Chatterbot: A Ruby Library for Twitter Bots

As mentioned here on occasion, I've written a bunch of Twitter bots. The first bot was a pretty simple custom script, then the second one was a little bit improved, and so on. Eventually, I wrote a skeleton class which held most of the guts needed to run a bot, then I would just extend it as needed for actual bots.

This was fine, but not very pretty. The code was a mess, and as I added features, it just kept getting messier. People have asked for help from time to time with their own bots, and I've always been happy enough to share some code, but it wasn't sufficiently documented and was never really intended for public consumption.

So, I spent a couple evenings and spare moments cleaning up the code, documenting it, and properly testing it, and now it's available for public consumption. Introducting Chatterbot, a ruby library for producing bots.

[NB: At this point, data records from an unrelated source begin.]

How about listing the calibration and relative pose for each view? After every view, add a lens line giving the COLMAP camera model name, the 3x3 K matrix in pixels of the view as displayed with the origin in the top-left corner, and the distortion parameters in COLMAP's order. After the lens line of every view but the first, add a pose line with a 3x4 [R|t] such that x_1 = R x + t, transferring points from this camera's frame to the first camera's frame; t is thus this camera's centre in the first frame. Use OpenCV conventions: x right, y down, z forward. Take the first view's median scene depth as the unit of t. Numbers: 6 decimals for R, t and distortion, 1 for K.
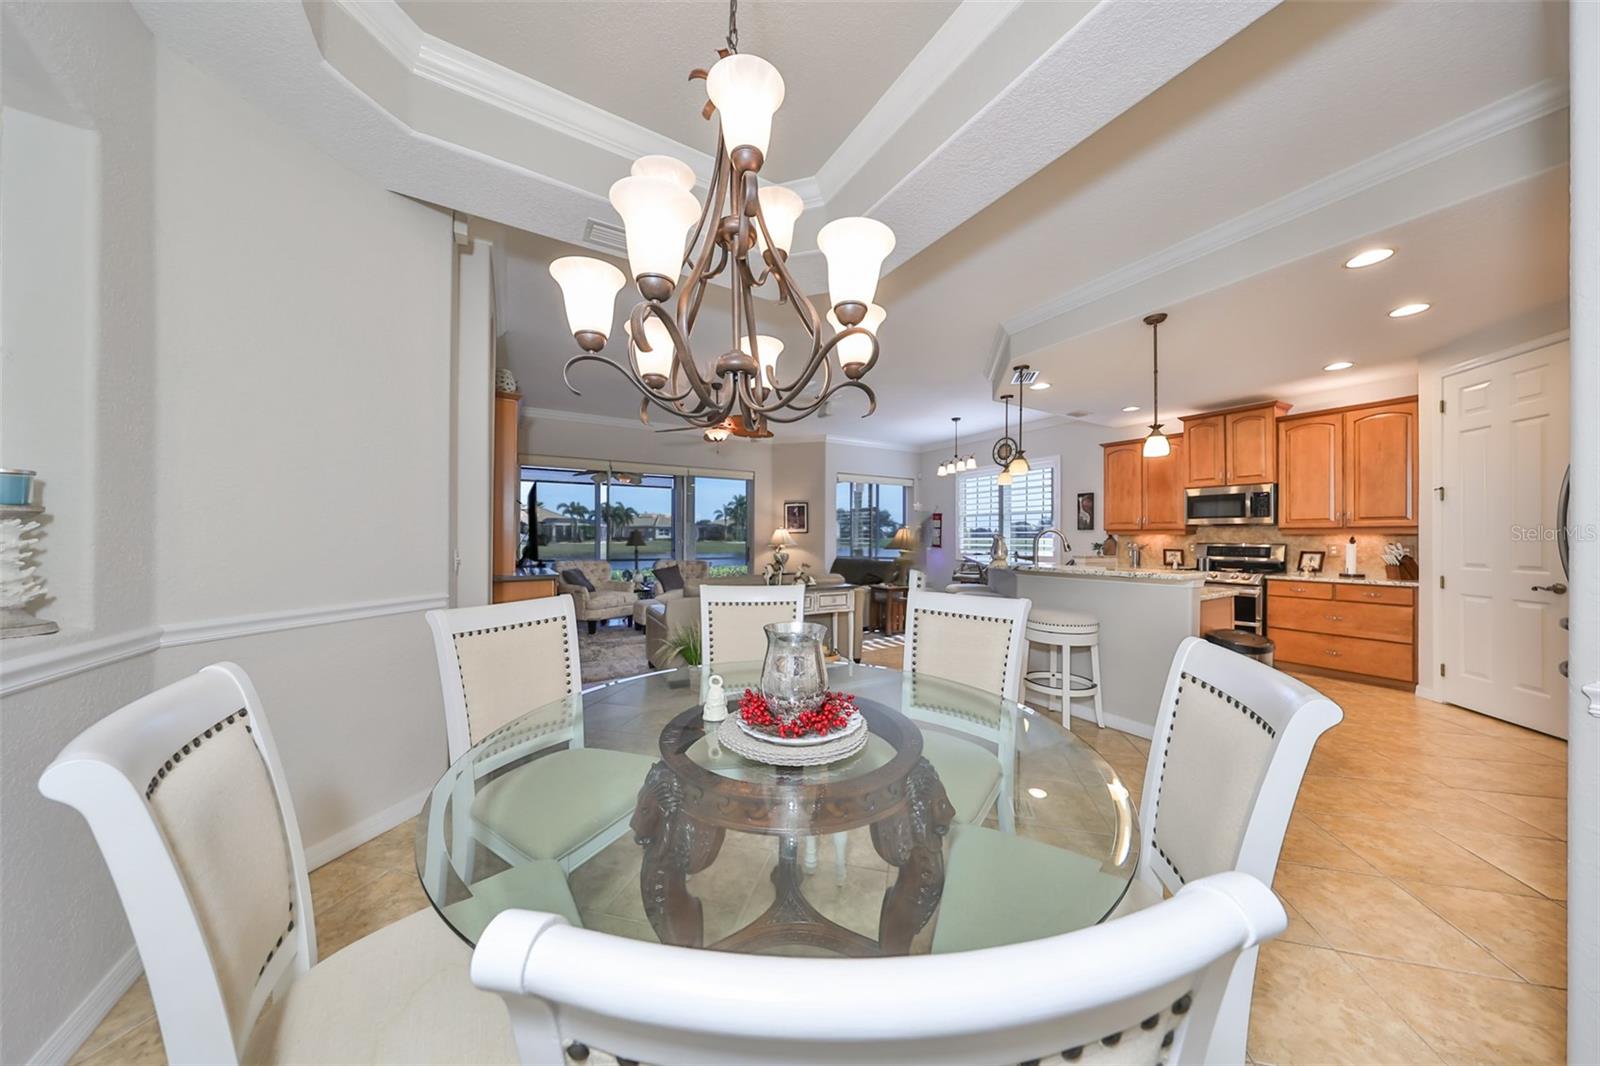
lens RADIAL K [[500.4, 0, 802.8], [0, 500.4, 540.1], [0, 0, 1]] dist [-0.000031, 0.000036]
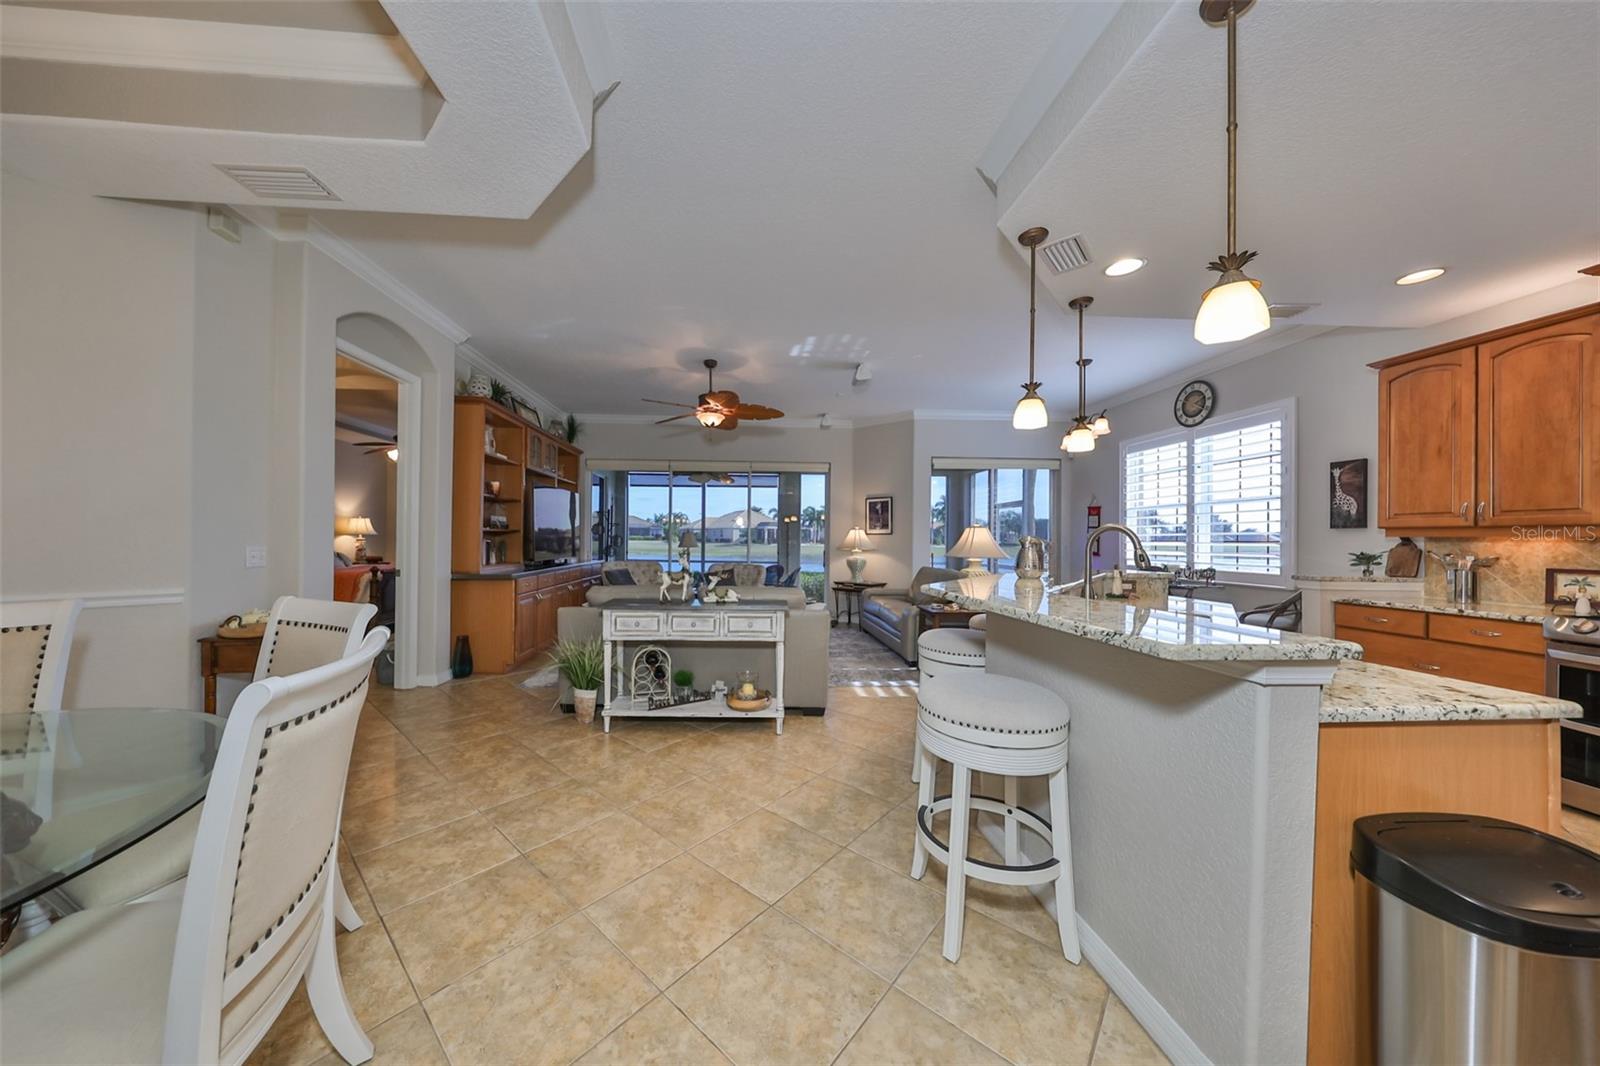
lens RADIAL K [[500.4, 0, 770.8], [0, 500.4, 538.6], [0, 0, 1]] dist [-0.000031, 0.000036]
pose [[0.879647, 0.004628, -0.475605, 0.355134], [-0.007931, 0.999956, -0.004938, -0.001912], [0.475562, 0.008115, 0.879645, 0.295327]]
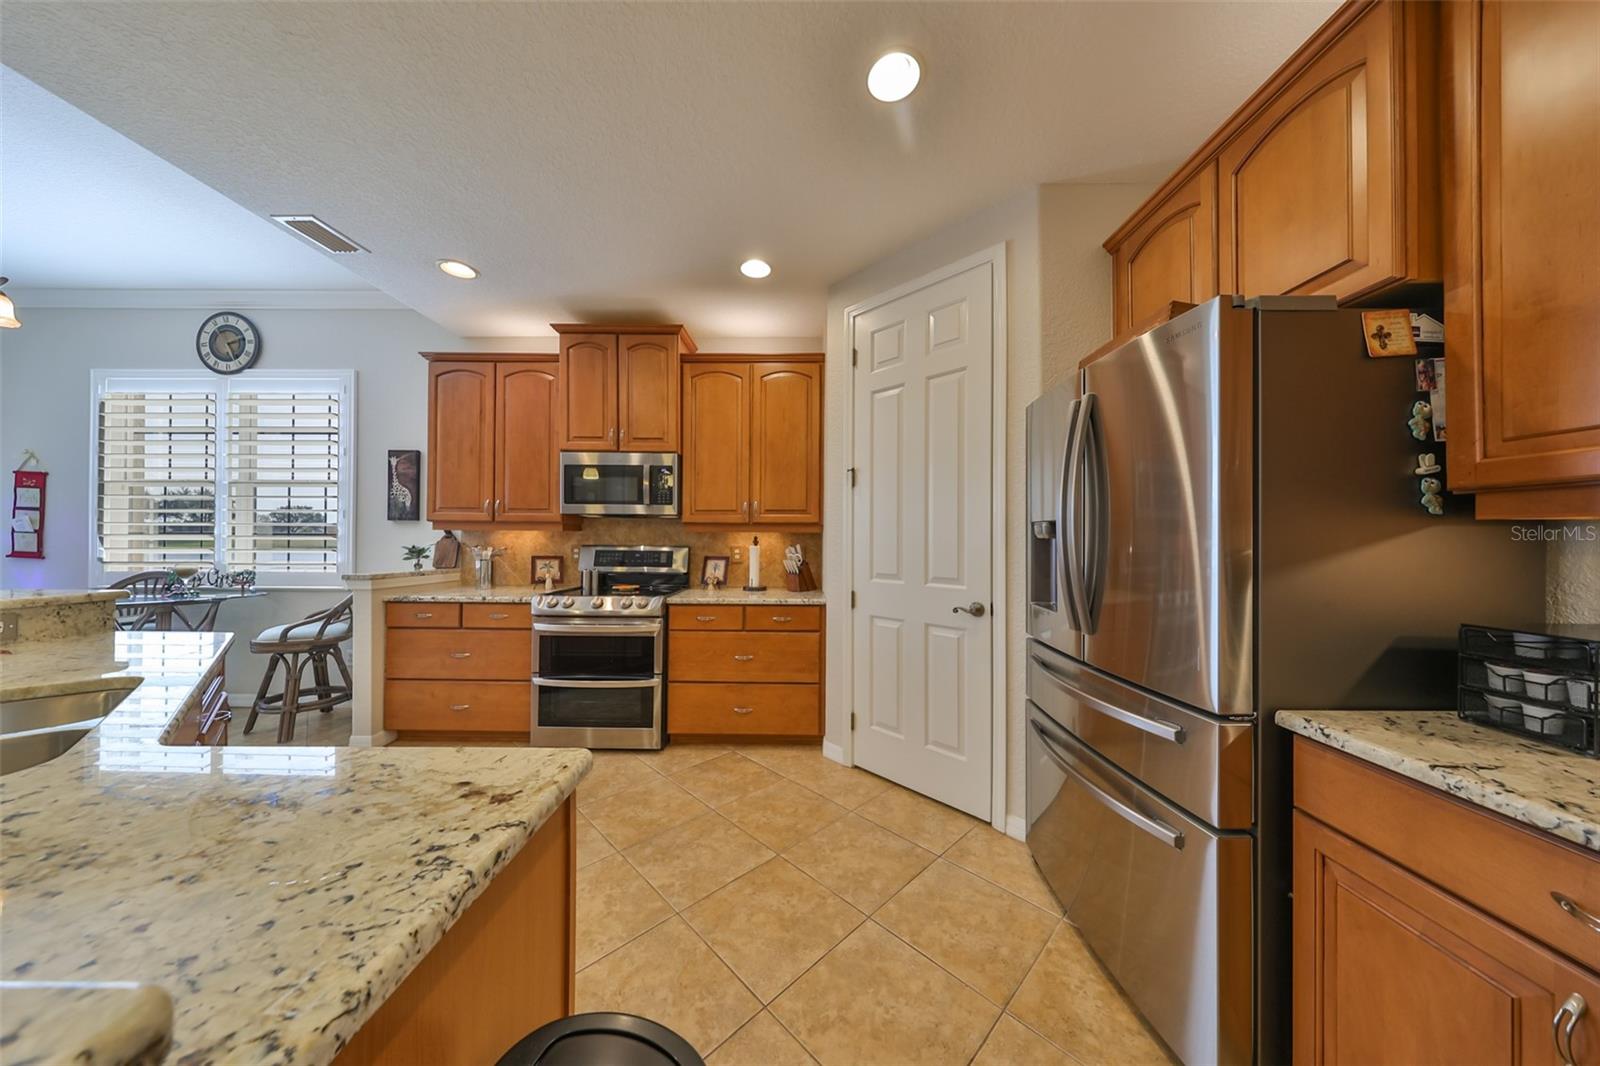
lens RADIAL K [[500.4, 0, 804.2], [0, 500.4, 533.9], [0, 0, 1]] dist [-0.000031, 0.000036]
pose [[0.529035, 0.008922, 0.848553, 0.447703], [-0.001848, 0.999954, -0.009362, -0.002961], [-0.848598, 0.003385, 0.529028, 0.483320]]
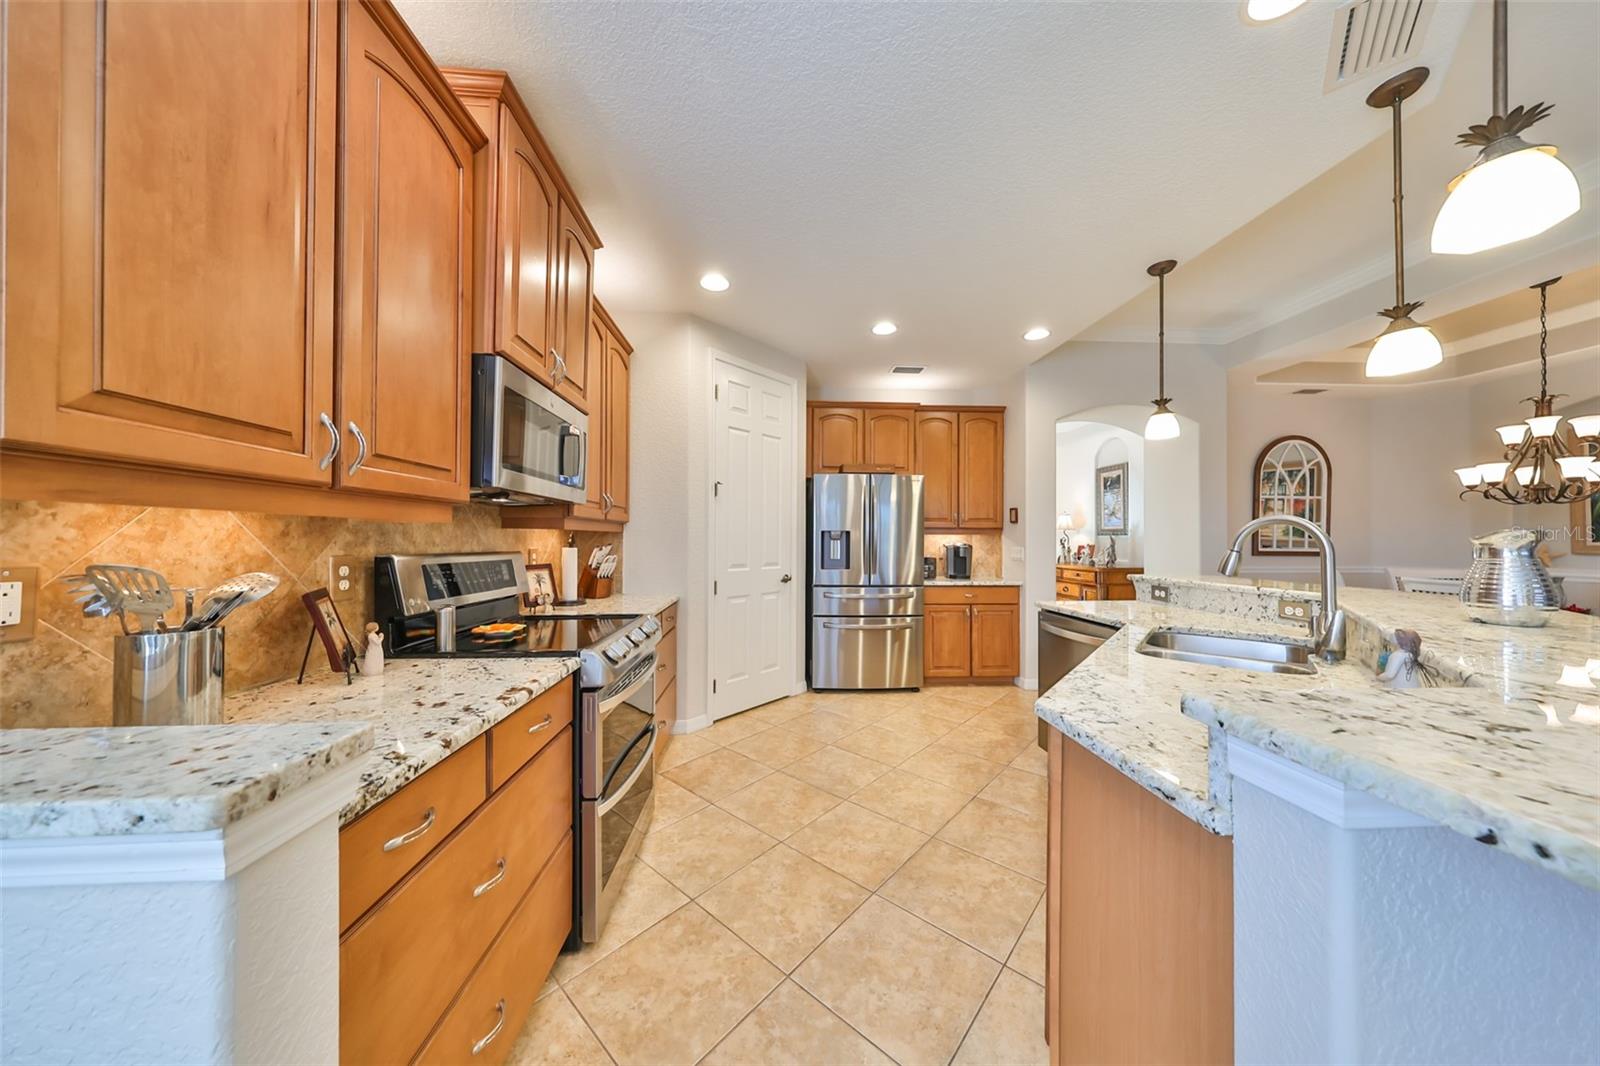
lens RADIAL K [[500.4, 0, 776.6], [0, 500.4, 540.6], [0, 0, 1]] dist [-0.000031, 0.000036]
pose [[-0.885976, 0.006363, 0.463688, 0.545802], [0.007637, 0.999970, 0.000869, -0.000423], [-0.463669, 0.004311, -0.885998, 1.244560]]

Here are some nice things about Chatterbot:

A Note About Being an Asshole

I am a big fan of the WTFPL - Do What The Fuck You Want To Public License. I decided to release chatterbot under the WTFPL, but with one alteration. I really don't want people to use this code for evil. Spamming people on Twitter is not okay. However, this code could definitely be used to aid spamming. So, I've invented the WTFDBAL. It's pretty simple -- do whatever you want with the code, but don't be an asshole:

DO WHAT THE FUCK YOU WANT TO -- BUT DON'T BE AN ASSHOLE PUBLIC LICENSE

Version 1, May 2011

Copyright (C) 2011 Cass Mitchell colin@muffinlabs.com Derived from WTFPL, Copyright (C) 2004 Sam Hocevar sam@hocevar.net

Everyone is permitted to copy and distribute verbatim or modified copies of this license document, and changing it is allowed as long as the name is changed.

DO WHAT THE FUCK YOU WANT TO -- BUT DON'T BE AN
ASSHOLE PUBLIC LICENSE

  1. You just DO WHAT THE FUCK YOU WANT TO.
  2. Don't be an asshole. Really.

Is that enforceable? I assume not. But if you even have to ask the question, then you're probably doing something wrong.